Exercise aim =
Recast the records as a Markdown table with the columns "No." and "Line", starting at the line that contains "của Depaul University." and ending at the end of the records. Number each row, skip blank lines, and leave out the picture markers.

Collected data
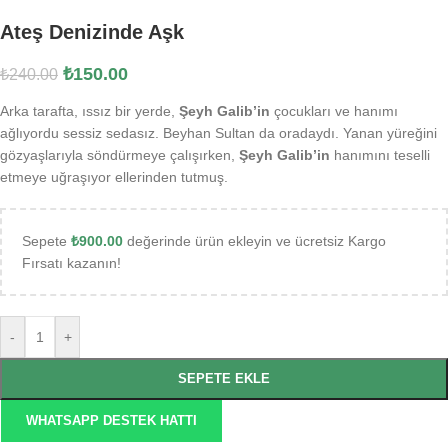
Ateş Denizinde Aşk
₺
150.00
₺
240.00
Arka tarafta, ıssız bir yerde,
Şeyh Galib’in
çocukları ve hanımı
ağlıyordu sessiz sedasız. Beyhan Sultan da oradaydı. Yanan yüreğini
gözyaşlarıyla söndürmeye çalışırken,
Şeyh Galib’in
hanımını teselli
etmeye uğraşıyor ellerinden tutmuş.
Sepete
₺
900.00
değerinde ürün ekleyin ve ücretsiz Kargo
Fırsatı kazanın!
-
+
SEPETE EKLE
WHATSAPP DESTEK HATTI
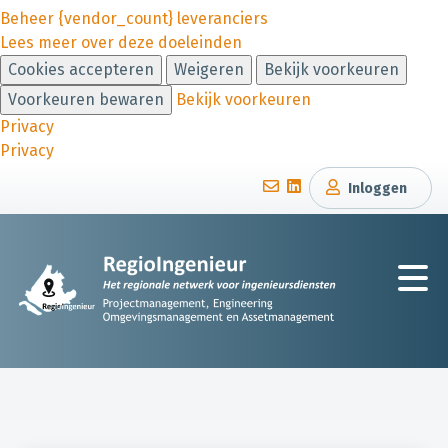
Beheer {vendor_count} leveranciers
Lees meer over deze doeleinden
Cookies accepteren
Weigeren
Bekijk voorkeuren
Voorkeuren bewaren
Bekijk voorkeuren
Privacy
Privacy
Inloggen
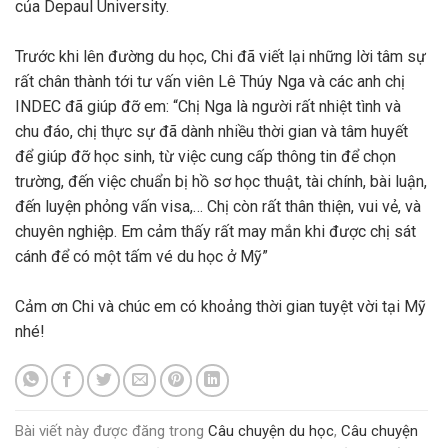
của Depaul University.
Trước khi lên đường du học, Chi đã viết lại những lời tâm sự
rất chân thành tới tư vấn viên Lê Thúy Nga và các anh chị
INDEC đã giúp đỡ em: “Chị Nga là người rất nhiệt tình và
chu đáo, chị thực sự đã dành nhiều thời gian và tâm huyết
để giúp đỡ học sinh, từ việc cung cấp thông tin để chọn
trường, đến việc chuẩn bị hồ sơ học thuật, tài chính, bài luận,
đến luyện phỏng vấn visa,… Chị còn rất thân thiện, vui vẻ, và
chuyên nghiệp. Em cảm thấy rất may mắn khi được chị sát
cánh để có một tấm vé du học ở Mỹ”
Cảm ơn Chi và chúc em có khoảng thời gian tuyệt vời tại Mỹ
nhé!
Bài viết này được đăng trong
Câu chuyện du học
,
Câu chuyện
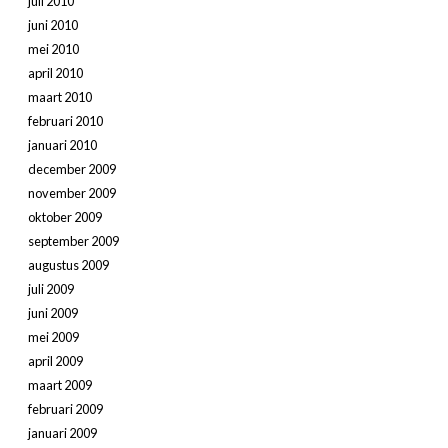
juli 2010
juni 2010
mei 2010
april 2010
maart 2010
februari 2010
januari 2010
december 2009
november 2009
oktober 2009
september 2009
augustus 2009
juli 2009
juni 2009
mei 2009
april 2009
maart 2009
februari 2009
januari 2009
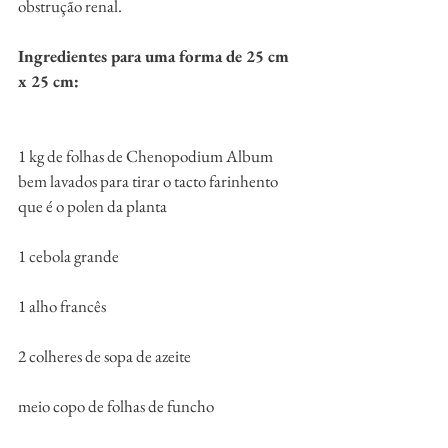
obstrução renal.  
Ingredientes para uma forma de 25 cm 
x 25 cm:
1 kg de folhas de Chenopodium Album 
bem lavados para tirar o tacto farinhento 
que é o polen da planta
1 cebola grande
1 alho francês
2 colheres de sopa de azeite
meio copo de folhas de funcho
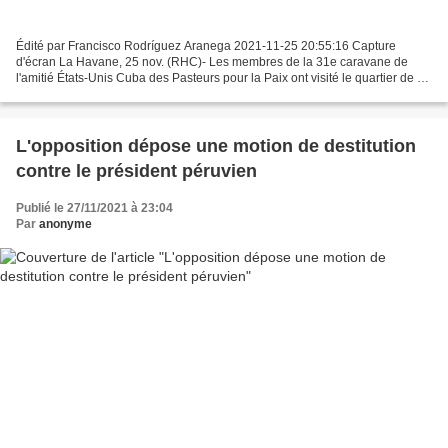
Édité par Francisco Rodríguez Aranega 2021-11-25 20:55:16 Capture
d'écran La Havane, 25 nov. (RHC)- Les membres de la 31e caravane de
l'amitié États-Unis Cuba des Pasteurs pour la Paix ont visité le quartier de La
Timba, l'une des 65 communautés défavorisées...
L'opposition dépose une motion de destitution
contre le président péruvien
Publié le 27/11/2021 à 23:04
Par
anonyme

Answer to this problem =
| No. | Line |
|---|---|
| 1 | của Depaul University. |
| 2 | Trước khi lên đường du học, Chi đã viết lại những lời tâm sự |
| 3 | rất chân thành tới tư vấn viên Lê Thúy Nga và các anh chị |
| 4 | INDEC đã giúp đỡ em: “Chị Nga là người rất nhiệt tình và |
| 5 | chu đáo, chị thực sự đã dành nhiều thời gian và tâm huyết |
| 6 | để giúp đỡ học sinh, từ việc cung cấp thông tin để chọn |
| 7 | trường, đến việc chuẩn bị hồ sơ học thuật, tài chính, bài luận, |
| 8 | đến luyện phỏng vấn visa,… Chị còn rất thân thiện, vui vẻ, và |
| 9 | chuyên nghiệp. Em cảm thấy rất may mắn khi được chị sát |
| 10 | cánh để có một tấm vé du học ở Mỹ” |
| 11 | Cảm ơn Chi và chúc em có khoảng thời gian tuyệt vời tại Mỹ |
| 12 | nhé! |
| 13 | Bài viết này được đăng trong |
| 14 | Câu chuyện du học |
| 15 | , |
| 16 | Câu chuyện |
| 17 | juli 2010 |
| 18 | juni 2010 |
| 19 | mei 2010 |
| 20 | april 2010 |
| 21 | maart 2010 |
| 22 | februari 2010 |
| 23 | januari 2010 |
| 24 | december 2009 |
| 25 | november 2009 |
| 26 | oktober 2009 |
| 27 | september 2009 |
| 28 | augustus 2009 |
| 29 | juli 2009 |
| 30 | juni 2009 |
| 31 | mei 2009 |
| 32 | april 2009 |
| 33 | maart 2009 |
| 34 | februari 2009 |
| 35 | januari 2009 |
| 36 | obstrução renal.   |
| 37 | Ingredientes para uma forma de 25 cm  |
| 38 | x 25 cm: |
| 39 | 1 kg de folhas de Chenopodium Album  |
| 40 | bem lavados para tirar o tacto farinhento  |
| 41 | que é o polen da planta |
| 42 | 1 cebola grande |
| 43 | 1 alho francês |
| 44 | 2 colheres de sopa de azeite |
| 45 | meio copo de folhas de funcho |
| 46 | Édité par Francisco Rodríguez Aranega 2021-11-25 20:55:16 Capture |
| 47 | d'écran La Havane, 25 nov. (RHC)- Les membres de la 31e caravane de |
| 48 | l'amitié États-Unis Cuba des Pasteurs pour la Paix ont visité le quartier de La |
| 49 | Timba, l'une des 65 communautés défavorisées... |
| 50 | L'opposition dépose une motion de destitution |
| 51 | contre le président péruvien |
| 52 | Publié le 27/11/2021 à 23:04 |
| 53 | Par |
| 54 | anonyme |